It seems that broadcasting leads to different performance than simple loops and is the closes to c performance.
Can someone help me understand why simple for loops cannot achieve the same performance as broadcasting?

P.S.: I’m not entirely sure the last function is correct, but the assert seems to work.

My first guess without looking closely is you’re seeing the difference between row and column major arrays.

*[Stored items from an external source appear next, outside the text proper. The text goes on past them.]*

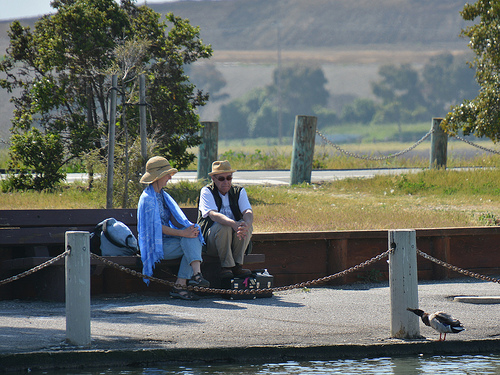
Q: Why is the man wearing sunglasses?
A: It's sunny.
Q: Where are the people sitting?
A: On a bench.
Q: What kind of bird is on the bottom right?
A: A duck.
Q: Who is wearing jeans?
A: The woman.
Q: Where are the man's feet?
A: On the tool case.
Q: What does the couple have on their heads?
A: Hats.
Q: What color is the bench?
A: Brown.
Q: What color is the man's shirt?
A: White.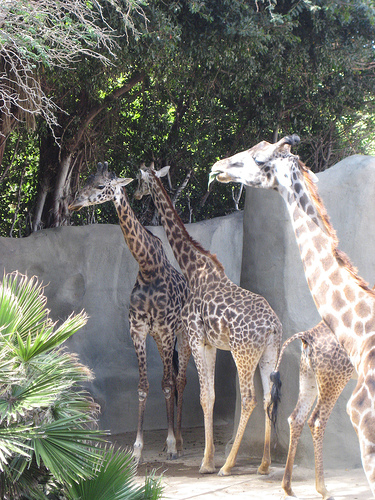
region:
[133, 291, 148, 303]
Dark brown spots of fur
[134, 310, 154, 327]
Dark brown spots of fur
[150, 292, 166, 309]
Dark brown spots of fur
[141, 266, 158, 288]
Dark brown spots of fur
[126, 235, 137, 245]
Dark brown spots of fur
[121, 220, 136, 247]
Dark brown spots of fur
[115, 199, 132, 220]
Dark brown spots of fur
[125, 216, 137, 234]
Dark brown spots of fur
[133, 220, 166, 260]
Dark brown spots of fur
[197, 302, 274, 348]
Dark brown spots of fur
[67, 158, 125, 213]
A giraffes front face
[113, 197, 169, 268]
A giraffes long neck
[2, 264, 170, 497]
Green palm plants small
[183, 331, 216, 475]
A giraffes front leg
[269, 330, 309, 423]
A giraffes hind tail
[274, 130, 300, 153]
The horns of a giraffe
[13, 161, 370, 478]
A group of giraffes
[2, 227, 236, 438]
A stone enclosure wall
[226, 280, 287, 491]
The back side of animal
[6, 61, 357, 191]
Trees hanging high above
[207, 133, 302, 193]
head of a giraffe chewing food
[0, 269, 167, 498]
leaves of a palm tree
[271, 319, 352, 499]
back of a small giraffe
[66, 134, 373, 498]
four giraffes in close proximity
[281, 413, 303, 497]
lower back leg of small giraffe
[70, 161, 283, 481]
two giraffes in the shade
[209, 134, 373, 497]
two giraffes in the sunshine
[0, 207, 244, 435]
a wall behind the giraffes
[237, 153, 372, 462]
a wall on the right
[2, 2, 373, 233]
trees behind the giraffe enclosure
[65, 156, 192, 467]
giraffe with brown spots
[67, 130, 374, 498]
four giraffes standing next to each other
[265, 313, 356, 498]
part of baby giraffe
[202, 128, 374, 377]
head and neck of giraffe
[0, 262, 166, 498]
large green tropical plants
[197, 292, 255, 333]
brown spots on giraffe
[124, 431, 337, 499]
feet of three giraffes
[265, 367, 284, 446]
black tail of giraffe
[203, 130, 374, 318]
giraffe eating a leaf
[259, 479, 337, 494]
two hooves of a giraffe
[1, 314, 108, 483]
tall green palm plant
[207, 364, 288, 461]
black frizzy tail of giraffe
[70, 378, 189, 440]
knees of a giraffe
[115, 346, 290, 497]
giraffe legs and hooves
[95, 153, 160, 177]
two sets of giraffe horns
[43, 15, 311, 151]
green leaves with brown branches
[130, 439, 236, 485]
shadow on the ground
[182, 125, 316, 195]
light on a giraffe head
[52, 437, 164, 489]
part of green palm fronds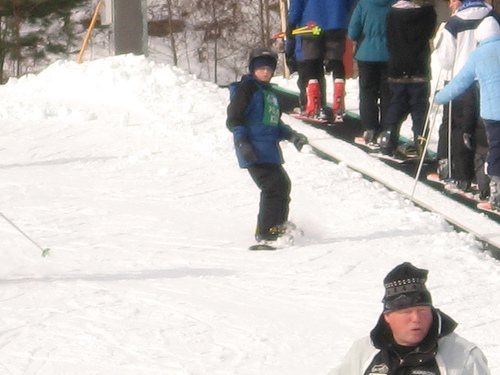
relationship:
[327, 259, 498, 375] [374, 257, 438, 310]
man wearing hat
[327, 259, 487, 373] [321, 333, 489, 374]
man wearing jacket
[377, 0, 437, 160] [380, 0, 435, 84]
person wearing hoody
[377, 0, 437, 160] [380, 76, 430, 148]
person wearing pants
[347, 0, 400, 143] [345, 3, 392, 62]
person wearing jacket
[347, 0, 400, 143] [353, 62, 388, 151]
person wearing pants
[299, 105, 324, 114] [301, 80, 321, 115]
foot wearing boot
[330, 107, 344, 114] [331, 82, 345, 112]
foot wearing boot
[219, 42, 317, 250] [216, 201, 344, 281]
boy on a snowboard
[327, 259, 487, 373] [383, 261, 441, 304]
man wearing hat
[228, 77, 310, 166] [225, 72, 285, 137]
jacket with sleeves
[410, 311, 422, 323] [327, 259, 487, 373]
nose of man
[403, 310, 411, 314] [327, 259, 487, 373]
eye of man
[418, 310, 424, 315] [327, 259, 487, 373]
eye of man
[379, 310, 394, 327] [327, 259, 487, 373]
ear of man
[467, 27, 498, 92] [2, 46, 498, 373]
boy snowboarding in snow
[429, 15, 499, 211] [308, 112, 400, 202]
person in line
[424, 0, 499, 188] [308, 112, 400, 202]
person in line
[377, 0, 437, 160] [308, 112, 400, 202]
person in line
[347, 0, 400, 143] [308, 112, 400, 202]
person in line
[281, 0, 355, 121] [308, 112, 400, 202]
person in line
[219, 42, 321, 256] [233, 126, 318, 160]
boy wearing gloves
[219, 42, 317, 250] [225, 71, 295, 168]
boy wearing jacket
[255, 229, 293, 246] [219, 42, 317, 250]
skate on boy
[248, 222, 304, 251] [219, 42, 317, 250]
skate on boy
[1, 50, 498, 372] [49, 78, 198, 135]
hill covered in snow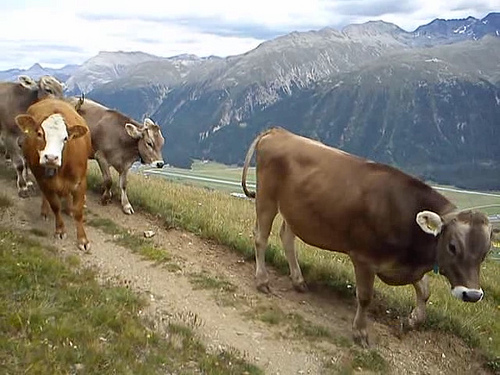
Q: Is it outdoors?
A: Yes, it is outdoors.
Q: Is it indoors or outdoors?
A: It is outdoors.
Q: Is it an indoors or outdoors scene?
A: It is outdoors.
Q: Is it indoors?
A: No, it is outdoors.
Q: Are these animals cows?
A: Yes, all the animals are cows.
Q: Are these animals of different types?
A: No, all the animals are cows.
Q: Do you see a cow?
A: Yes, there is a cow.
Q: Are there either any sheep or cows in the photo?
A: Yes, there is a cow.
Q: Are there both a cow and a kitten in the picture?
A: No, there is a cow but no kittens.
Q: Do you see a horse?
A: No, there are no horses.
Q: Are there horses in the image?
A: No, there are no horses.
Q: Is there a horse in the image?
A: No, there are no horses.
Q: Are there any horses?
A: No, there are no horses.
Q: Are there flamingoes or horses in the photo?
A: No, there are no horses or flamingoes.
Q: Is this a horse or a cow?
A: This is a cow.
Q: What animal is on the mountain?
A: The cow is on the mountain.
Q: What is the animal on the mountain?
A: The animal is a cow.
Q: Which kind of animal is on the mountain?
A: The animal is a cow.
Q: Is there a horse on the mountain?
A: No, there is a cow on the mountain.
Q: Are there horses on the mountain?
A: No, there is a cow on the mountain.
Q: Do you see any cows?
A: Yes, there is a cow.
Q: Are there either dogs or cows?
A: Yes, there is a cow.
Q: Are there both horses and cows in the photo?
A: No, there is a cow but no horses.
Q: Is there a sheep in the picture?
A: No, there is no sheep.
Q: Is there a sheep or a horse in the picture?
A: No, there are no sheep or horses.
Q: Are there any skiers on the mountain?
A: No, there is a cow on the mountain.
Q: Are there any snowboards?
A: No, there are no snowboards.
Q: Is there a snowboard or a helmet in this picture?
A: No, there are no snowboards or helmets.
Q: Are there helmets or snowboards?
A: No, there are no snowboards or helmets.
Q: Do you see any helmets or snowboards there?
A: No, there are no snowboards or helmets.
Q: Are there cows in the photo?
A: Yes, there is a cow.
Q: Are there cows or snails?
A: Yes, there is a cow.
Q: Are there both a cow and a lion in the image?
A: No, there is a cow but no lions.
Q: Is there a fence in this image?
A: No, there are no fences.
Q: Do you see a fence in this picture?
A: No, there are no fences.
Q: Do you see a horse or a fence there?
A: No, there are no fences or horses.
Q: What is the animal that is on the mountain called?
A: The animal is a cow.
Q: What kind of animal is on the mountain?
A: The animal is a cow.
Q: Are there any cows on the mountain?
A: Yes, there is a cow on the mountain.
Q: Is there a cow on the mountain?
A: Yes, there is a cow on the mountain.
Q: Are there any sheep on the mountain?
A: No, there is a cow on the mountain.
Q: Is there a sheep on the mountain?
A: No, there is a cow on the mountain.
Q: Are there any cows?
A: Yes, there is a cow.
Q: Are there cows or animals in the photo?
A: Yes, there is a cow.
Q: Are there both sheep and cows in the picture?
A: No, there is a cow but no sheep.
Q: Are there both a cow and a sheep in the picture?
A: No, there is a cow but no sheep.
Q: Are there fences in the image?
A: No, there are no fences.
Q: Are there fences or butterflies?
A: No, there are no fences or butterflies.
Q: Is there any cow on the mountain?
A: Yes, there is a cow on the mountain.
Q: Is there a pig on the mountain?
A: No, there is a cow on the mountain.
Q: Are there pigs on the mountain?
A: No, there is a cow on the mountain.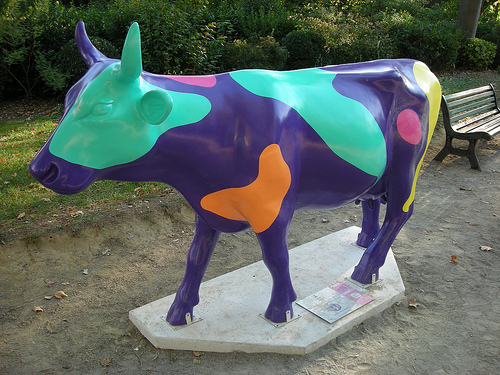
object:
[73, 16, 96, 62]
ear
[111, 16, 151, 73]
ear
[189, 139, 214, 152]
color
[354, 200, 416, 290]
leg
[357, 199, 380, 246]
leg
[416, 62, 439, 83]
color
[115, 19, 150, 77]
horn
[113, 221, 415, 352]
base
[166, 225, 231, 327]
leg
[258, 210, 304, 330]
leg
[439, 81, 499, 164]
bench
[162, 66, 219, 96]
circle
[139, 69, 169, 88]
back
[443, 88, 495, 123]
slats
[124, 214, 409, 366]
statue base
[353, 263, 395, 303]
plaque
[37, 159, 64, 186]
nostril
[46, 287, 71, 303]
leaf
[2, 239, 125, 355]
ground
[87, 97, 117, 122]
eye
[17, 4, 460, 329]
cow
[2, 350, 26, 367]
imprints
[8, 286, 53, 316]
dirt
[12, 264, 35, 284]
imprints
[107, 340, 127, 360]
dirt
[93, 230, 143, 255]
imprints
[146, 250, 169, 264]
imprints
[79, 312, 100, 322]
imprints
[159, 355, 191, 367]
imprints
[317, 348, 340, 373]
dirt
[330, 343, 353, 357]
imprints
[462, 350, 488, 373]
dirt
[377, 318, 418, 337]
imprints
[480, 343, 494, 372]
dirt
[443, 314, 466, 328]
imprints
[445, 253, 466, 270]
imprints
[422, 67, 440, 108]
yellow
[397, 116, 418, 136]
pink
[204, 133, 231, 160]
purple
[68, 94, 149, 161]
green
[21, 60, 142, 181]
face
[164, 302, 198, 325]
left foot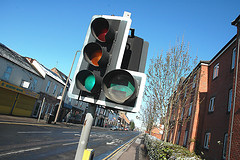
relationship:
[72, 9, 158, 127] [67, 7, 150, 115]
light on traffic signal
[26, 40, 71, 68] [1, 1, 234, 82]
clouds on sky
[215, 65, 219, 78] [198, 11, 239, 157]
window on building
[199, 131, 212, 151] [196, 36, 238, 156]
window on building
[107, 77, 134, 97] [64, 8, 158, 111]
arrow on signal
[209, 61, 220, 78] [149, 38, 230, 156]
window on building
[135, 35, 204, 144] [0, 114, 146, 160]
trees on block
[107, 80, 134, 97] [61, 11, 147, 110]
arrow on traffic light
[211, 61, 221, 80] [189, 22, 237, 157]
window in building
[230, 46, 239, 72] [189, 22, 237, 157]
window in building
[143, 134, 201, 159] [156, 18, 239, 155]
bushes near building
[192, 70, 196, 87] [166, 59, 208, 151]
window on building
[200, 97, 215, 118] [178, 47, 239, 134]
window on building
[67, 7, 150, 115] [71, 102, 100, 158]
traffic signal on pole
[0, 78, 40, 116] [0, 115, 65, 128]
building on pavement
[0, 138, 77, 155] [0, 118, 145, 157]
lines on street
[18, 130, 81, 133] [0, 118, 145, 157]
lines on street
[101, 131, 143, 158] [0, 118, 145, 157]
lines on street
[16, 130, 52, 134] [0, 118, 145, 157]
lines on street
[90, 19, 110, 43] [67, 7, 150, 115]
light on traffic signal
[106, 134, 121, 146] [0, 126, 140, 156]
arrow in street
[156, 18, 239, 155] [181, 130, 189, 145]
building has window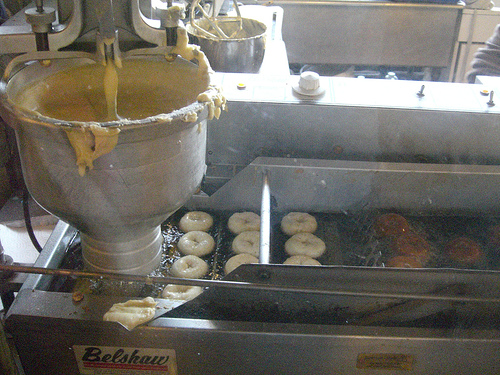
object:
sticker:
[353, 346, 418, 373]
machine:
[0, 0, 500, 374]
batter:
[41, 73, 154, 115]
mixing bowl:
[0, 41, 227, 296]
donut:
[180, 210, 213, 233]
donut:
[226, 210, 261, 234]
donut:
[281, 207, 318, 236]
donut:
[231, 230, 264, 253]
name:
[74, 343, 177, 375]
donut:
[393, 234, 438, 256]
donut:
[444, 237, 480, 265]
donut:
[376, 211, 409, 236]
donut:
[391, 254, 419, 268]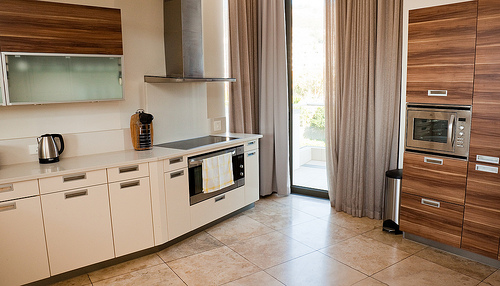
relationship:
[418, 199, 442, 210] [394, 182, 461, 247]
handle in cabinet door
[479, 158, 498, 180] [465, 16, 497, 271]
handle in cabinet door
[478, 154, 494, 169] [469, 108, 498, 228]
handle in cabinet door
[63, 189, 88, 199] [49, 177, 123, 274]
handle in cabinet door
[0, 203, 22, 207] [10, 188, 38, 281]
handle in cabinet door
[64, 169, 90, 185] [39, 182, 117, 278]
handle in cabinet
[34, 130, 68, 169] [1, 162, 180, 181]
kettle on counter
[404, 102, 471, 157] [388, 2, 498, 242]
microwave set in wall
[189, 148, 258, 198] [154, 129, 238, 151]
oven under stove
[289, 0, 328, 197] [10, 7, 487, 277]
door in kitchen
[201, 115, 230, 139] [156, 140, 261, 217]
electrical outlet by stove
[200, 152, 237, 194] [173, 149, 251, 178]
towel on handle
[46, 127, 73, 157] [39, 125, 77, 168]
handle on kettle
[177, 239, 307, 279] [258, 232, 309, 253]
tiles covering floor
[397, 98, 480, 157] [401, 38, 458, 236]
microwave in middle drawers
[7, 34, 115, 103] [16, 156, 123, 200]
cabinets over counter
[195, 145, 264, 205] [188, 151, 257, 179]
towel over handle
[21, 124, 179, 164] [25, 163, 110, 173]
appliances on counter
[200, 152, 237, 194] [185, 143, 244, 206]
towel on door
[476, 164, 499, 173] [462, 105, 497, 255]
handle on cabinet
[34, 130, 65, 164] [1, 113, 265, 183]
pot on top of counter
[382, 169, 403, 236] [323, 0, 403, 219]
can beside curtain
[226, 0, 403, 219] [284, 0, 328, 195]
curtain covering window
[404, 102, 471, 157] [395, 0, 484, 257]
microwave attached to wall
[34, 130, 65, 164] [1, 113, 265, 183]
pot on counter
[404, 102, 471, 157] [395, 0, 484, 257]
microwave in wall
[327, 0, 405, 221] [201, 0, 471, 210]
curtain covering wall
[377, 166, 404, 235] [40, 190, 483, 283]
can on floor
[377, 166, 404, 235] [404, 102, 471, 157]
can next to microwave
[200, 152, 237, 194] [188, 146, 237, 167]
towel on handlebar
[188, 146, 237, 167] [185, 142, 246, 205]
handlebar of oven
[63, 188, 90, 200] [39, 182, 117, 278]
handle on cabinet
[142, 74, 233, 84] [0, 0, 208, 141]
shelf on wall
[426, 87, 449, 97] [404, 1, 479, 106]
handle on cabinet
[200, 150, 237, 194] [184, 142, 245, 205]
cloth hanging from door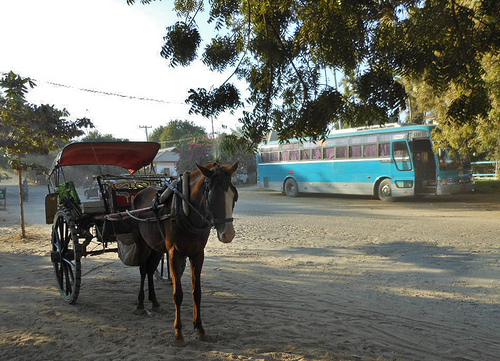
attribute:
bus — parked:
[253, 123, 437, 202]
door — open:
[390, 138, 415, 198]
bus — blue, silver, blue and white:
[256, 121, 476, 201]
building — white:
[138, 149, 184, 182]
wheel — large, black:
[56, 208, 87, 310]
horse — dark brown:
[122, 164, 242, 349]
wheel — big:
[24, 178, 102, 358]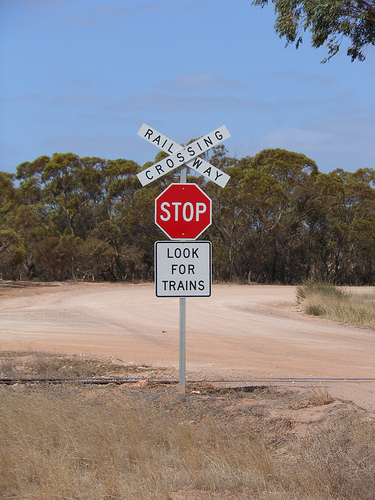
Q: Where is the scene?
A: It is rural.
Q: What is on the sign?
A: Look out for trains.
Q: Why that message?
A: It is a raiiway crossing.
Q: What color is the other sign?
A: Red.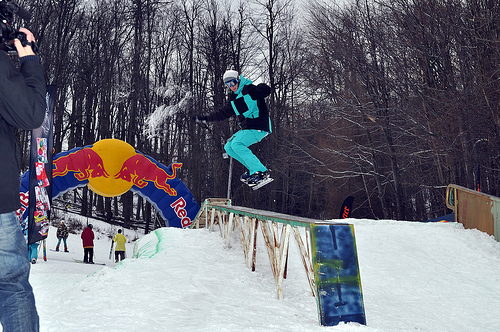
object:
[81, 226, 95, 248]
coat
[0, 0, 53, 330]
man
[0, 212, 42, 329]
jeans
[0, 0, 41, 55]
camera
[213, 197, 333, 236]
skateboarder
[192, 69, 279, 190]
man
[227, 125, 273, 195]
pants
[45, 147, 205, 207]
balloon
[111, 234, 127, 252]
coat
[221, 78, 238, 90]
glasses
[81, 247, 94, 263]
pants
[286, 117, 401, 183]
branches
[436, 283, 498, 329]
snow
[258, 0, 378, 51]
sky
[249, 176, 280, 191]
shadow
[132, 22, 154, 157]
tree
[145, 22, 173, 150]
tree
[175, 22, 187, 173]
tree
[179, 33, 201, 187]
tree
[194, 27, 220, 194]
tree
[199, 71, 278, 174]
suit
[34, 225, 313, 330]
ground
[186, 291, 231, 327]
snow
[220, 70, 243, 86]
cap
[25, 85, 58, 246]
cloth banner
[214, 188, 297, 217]
air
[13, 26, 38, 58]
hand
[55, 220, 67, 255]
people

Not specific to your question but whenever you benchmark Julia code, be sure to use BenchmarkTools.jl and follow their instructions, this will yield more accurate results for comparison

Your loops are in the wrong order.

Also, there is not much point in blocking loops like this that make only a single pass over the array, in order, e.g. to fill it. You only want to block in order to increase temporal locality (e.g. in matrix multiplication, see e.g. this Julia notebook) and/or spatial locality (e.g. for matrix transposition). Update: sorry, I missed that you are computing A+B^T, see below.

1 Like

Thanks for the reply, changing the order gives the same performance as broadcasting (although, both are slightly slower than c ).

I thought that since one matrix is transpose, there shouldn’t matter which way I do the loops. I guess it’s better to follow the matrix I assign to than the one I read?

1 Like

Oh, I was only looking at your `Fill` function, and missed that you swapped the indices in subsequent functions. If you do A + B^T, then indeed there is a spatial-locality (cache-line) benefit to blocking (or, alternatively, a cache-oblivious recursive strategy), but I would still order the loops for `A` (which you both read and write) rather than `B` (which you only read).

1 Like

I would still order the loops for A (which you both read and write) rather than B (which you only read).

That is, in fact, what makes the difference between `Add_3` and `Add_1` on my machine. I used to have some C code in which I used a lot of this sort of blocking, but I don’t think I worried about distinguishing reads or writes. It’s not really all that small difference. I probably left some easy performance on the table.

1 Like